Shaking my head, I gather my things and lock the office door behind me. The elevator ride down is solitary, punctuated by the mechanical tick of floors passing and the strange, metallic scent of elevator soap. In the ground floor lobby, even the reception desk is abandoned.

Outside, the parking lot is a grid of sodium lamps and empty spaces.

My old Corolla is the only car left in the visitor lot, paint the color of curdled milk, windshield streaked with the dust of late winter.

I reach for my keys and see it—a small sprig of wildflowers, pale blue and yellow, tucked under the driver’s side wiper.

I freeze. My first, idiotic thought is that it’s a ticket. My second is that it’s a prank. My third, the one I finally let myself feel, is that it’s a message.

The petals are delicate, local to the Highveld.

My father taught me the names once, when I was small and he still believed in the redemptive power of nature walks.
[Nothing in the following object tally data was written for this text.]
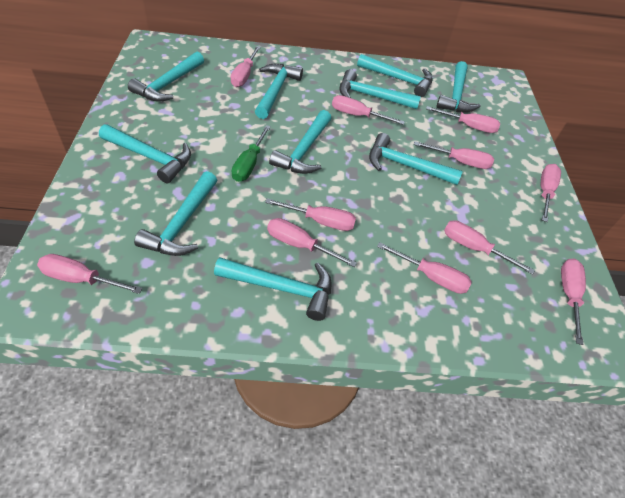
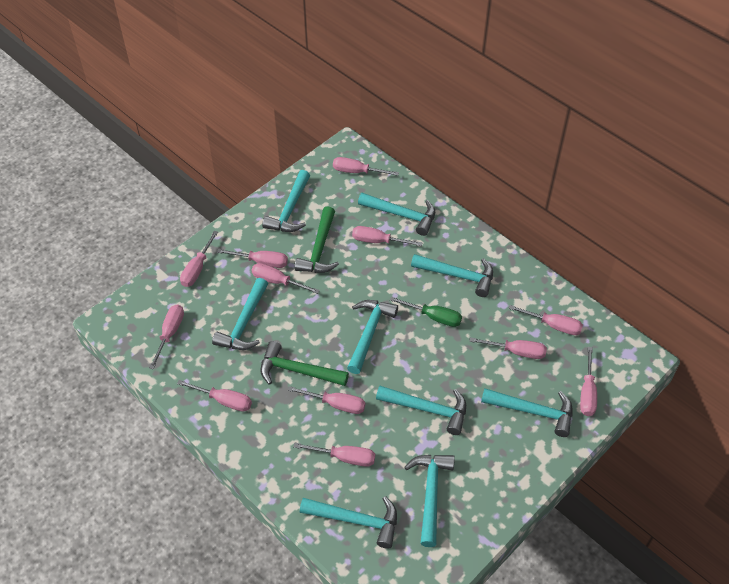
green hammer: none = 0 -> [260,341,349,386] [294,206,339,273] = 2
pink screwdriver: [37,254,143,294] [230,46,261,87] [265,198,356,231] [267,218,357,267] [332,95,405,125] [377,242,472,294] [414,141,494,169] [426,106,500,133] [444,220,535,275] [541,164,561,222] [561,259,586,345] = 11 -> [149,305,184,369] [177,380,252,412] [180,231,218,287] [217,249,288,268] [251,263,320,294] [288,386,365,414] [293,443,375,467] [333,157,399,176] [352,226,422,246] [469,337,547,359] [508,305,583,335] [580,347,597,416] = 12
turquoise hammer: [99,124,191,183] [128,52,204,102] [134,171,217,256] [214,258,331,321] [255,64,303,119] [269,110,331,174] [340,69,421,109] [357,54,433,97] [369,133,463,185] [436,61,481,113] = 10 -> [212,278,268,350] [262,170,310,232] [300,496,397,549] [347,300,398,374] [358,193,435,236] [376,386,466,435] [404,455,455,547] [411,254,493,297] [481,388,572,437] = 9

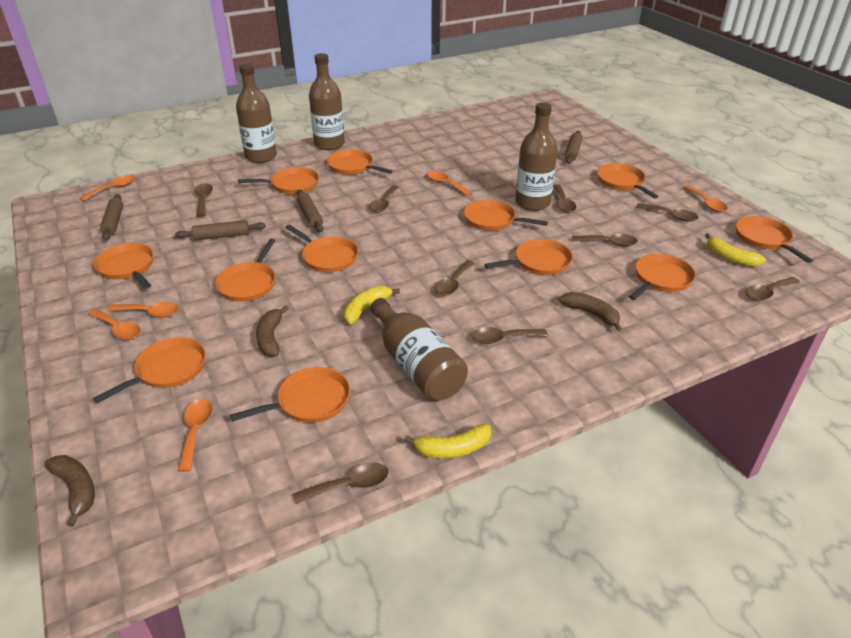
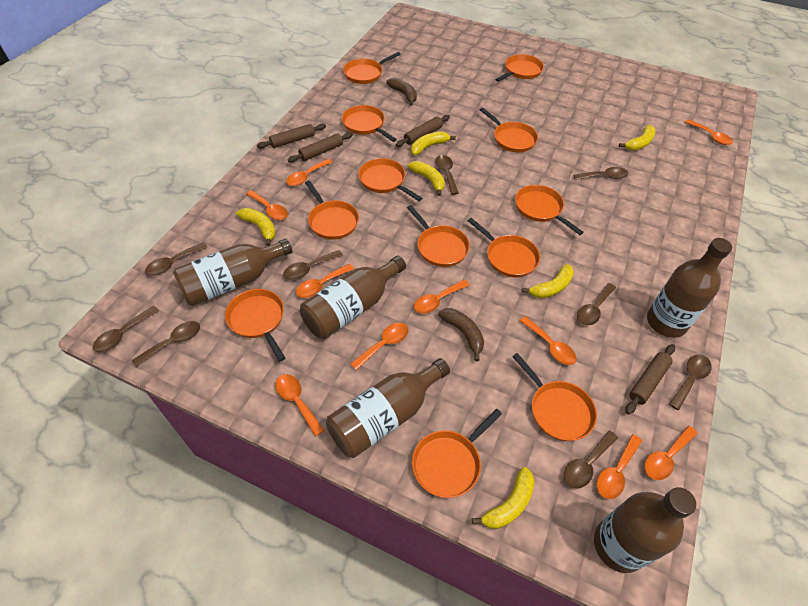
brown banana: [44,455,95,527] [256,305,289,357] [559,292,622,331] = 3 -> [386,78,417,106] [438,308,484,361] = 2
brown bottle: [236,64,277,163] [309,53,345,150] [370,298,468,401] [515,102,558,211] = 4 -> [173,239,292,306] [300,256,406,339] [326,358,450,458] [594,487,696,573] [647,238,732,338] = 5
orange spoon: [80,175,135,201] [88,309,141,340] [107,302,179,317] [178,399,213,472] [427,171,472,196] [683,185,728,212] = 6 -> [246,190,288,220] [275,374,325,437] [286,159,332,186] [296,264,354,298] [350,323,409,371] [414,279,469,314] [520,316,576,365] [596,434,642,499] [644,426,698,480] [685,119,733,145] = 10
yellow banana: [344,286,400,324] [404,424,491,459] [705,233,766,267] = 3 -> [236,208,276,246] [408,161,445,196] [411,132,456,155] [472,467,535,529] [522,264,574,298] [619,125,656,150] = 6

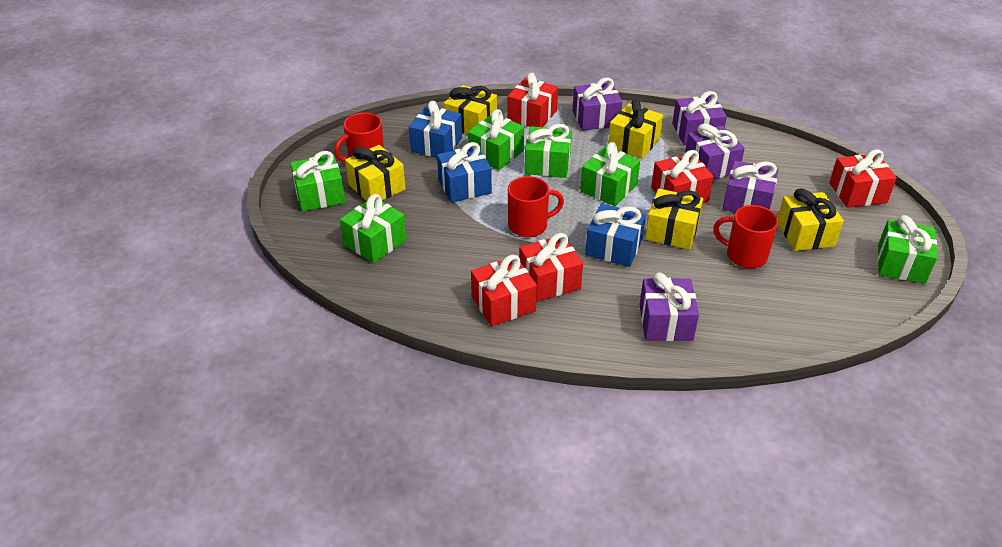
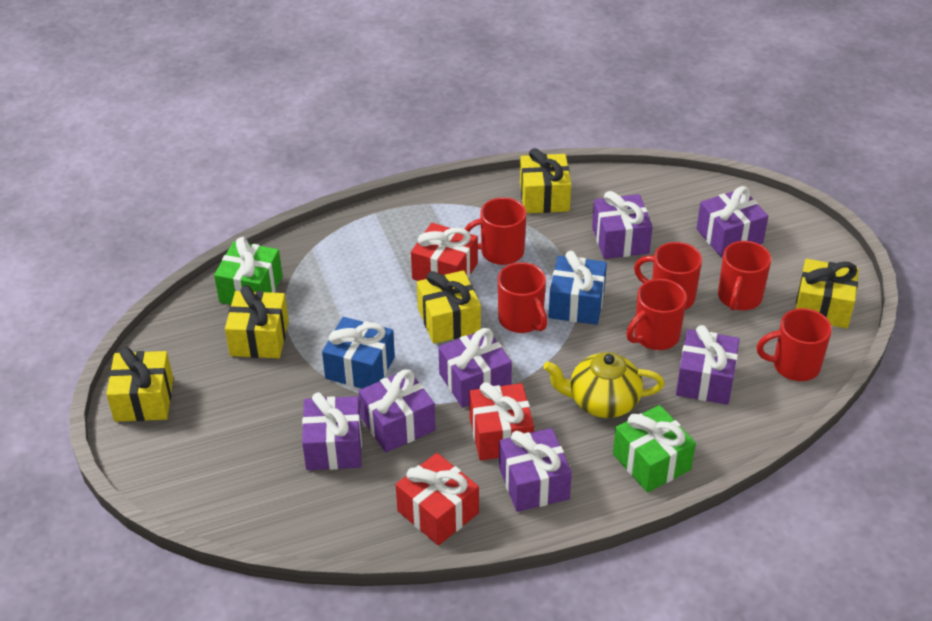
blue gift: [409,101,462,158] [437,142,492,203] [585,204,646,267] = 3 -> [322,317,395,389] [549,251,607,325] = 2
green gift: [290,151,345,212] [340,194,407,263] [468,109,524,170] [524,124,572,178] [580,142,640,206] [878,215,937,284] = 6 -> [214,237,283,305] [613,405,696,492] = 2
purple gift: [573,78,623,131] [639,272,699,341] [672,91,727,145] [685,124,745,179] [722,160,779,212] = 5 -> [302,392,362,470] [359,369,436,452] [438,328,512,408] [499,428,572,512] [592,191,653,259] [676,325,740,405] [696,186,768,257] = 7
red gift: [471,255,537,326] [507,73,558,127] [519,233,583,302] [651,150,714,203] [829,150,897,208] = 5 -> [396,453,479,545] [411,223,478,281] [469,382,534,461] = 3
red mug: [334,113,384,162] [508,176,564,237] [713,205,779,268] = 3 -> [464,198,526,265] [498,263,547,333] [626,279,687,350] [634,242,702,310] [718,241,771,310] [757,308,832,381] = 6
yellow teapot: none = 0 -> [543,352,664,418] = 1

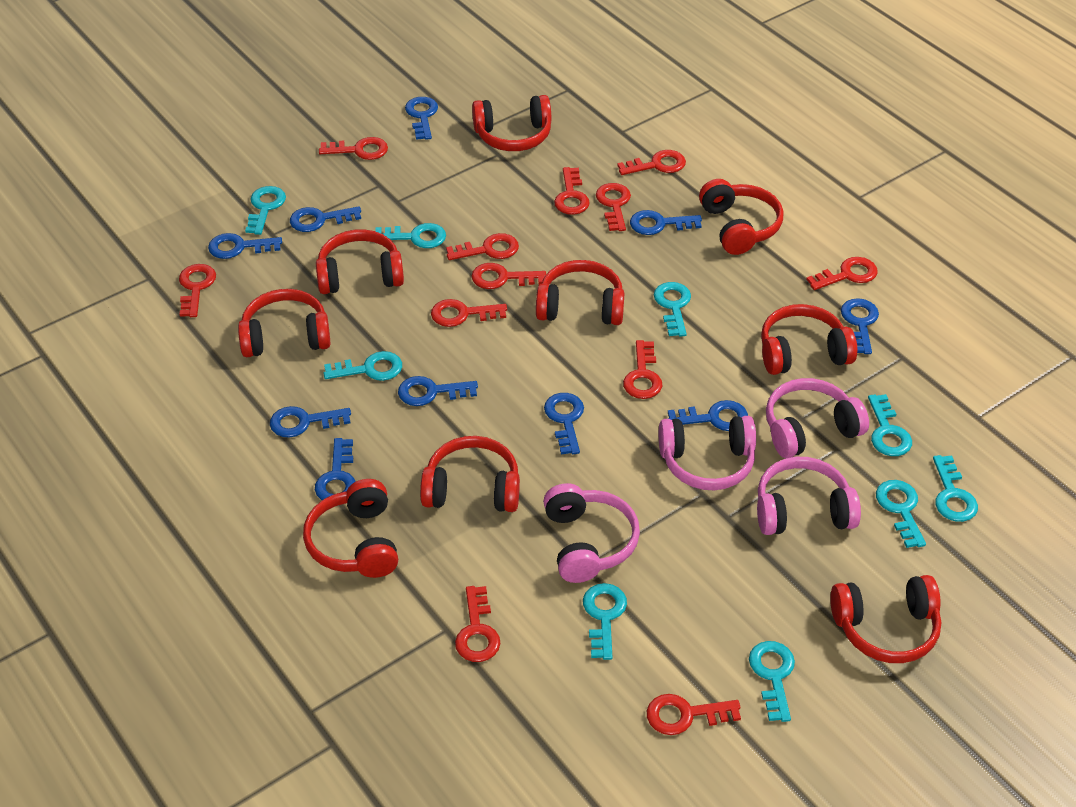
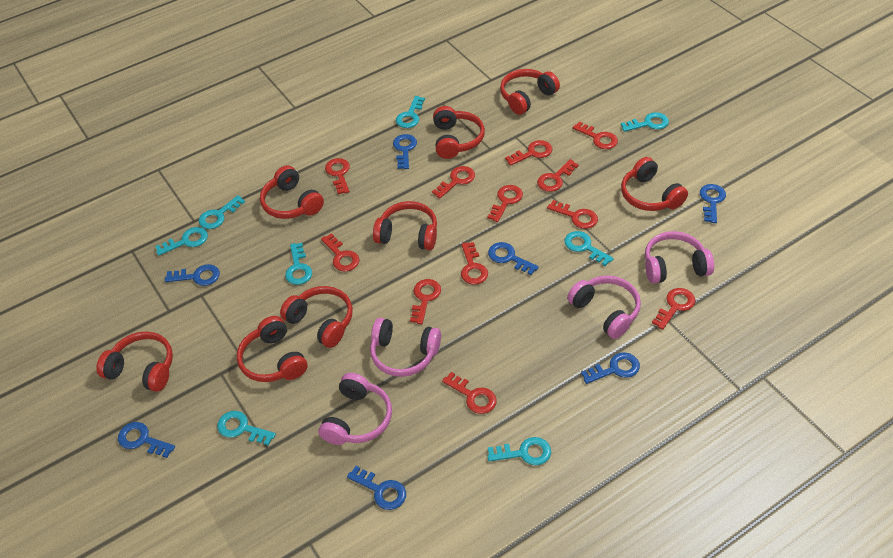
blue key: [208,233,282,259] [270,406,351,437] [290,206,361,232] [315,438,356,500] [398,376,478,406] [405,97,438,140] [544,393,584,454] [630,210,702,235] [668,400,748,431] [841,298,879,354] = 10 -> [118,422,175,458] [165,264,220,286] [347,466,406,510] [393,134,417,169] [488,242,539,275] [581,352,640,384] [700,184,726,223] = 7
red headphones: [238,289,331,357] [303,479,398,578] [316,229,404,294] [420,436,520,512] [472,95,551,151] [536,260,624,325] [699,179,783,255] [761,304,857,375] [830,575,941,663] = 9 -> [96,331,173,392] [237,316,308,382] [260,165,324,219] [280,286,353,348] [373,201,437,250] [433,106,485,159] [500,69,560,115] [621,157,688,211] = 8
turquoise key: [245,186,286,235] [323,351,402,381] [376,223,446,248] [583,583,627,660] [654,282,691,337] [749,641,795,722] [868,394,912,456] [876,480,926,548] [933,455,978,522] = 9 -> [155,227,208,256] [199,195,245,229] [217,411,276,446] [285,243,312,285] [396,96,425,128] [487,437,551,465] [564,231,614,266] [621,112,669,132] = 8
I reach out to touch them, and for a moment I am a little girl again, hands sticky with sugar water and pollen, listening to him tell stories about the plants that could heal or kill, depending on your need.

I look around the lot, but it is empty. No cars, no lingering footsteps, nothing except the hush of the city after midnight and the prickling certainty that somewhere, someone is watching.

“Perhaps it’s from a sympathetic colleague,” I whisper, but even I don’t believe it. I remove the wildflowers and slip them into the front pocket of my backpack. The keys rattle in my hand.

I drive home with the radio off, the only sound the low hum of the engine and my own pulse, louder now than ever. When I arrive at my flat, I double-check the locks, draw every curtain, and set the flowers in a glass of water beside my bed.

Tomorrow, I’ll ask Thabo if he left them. Tomorrow, I’ll pretend I am brave enough to laugh at ghosts.

But tonight, I sleep with the light on.

My father might be dead, but the living need all the protection they can get.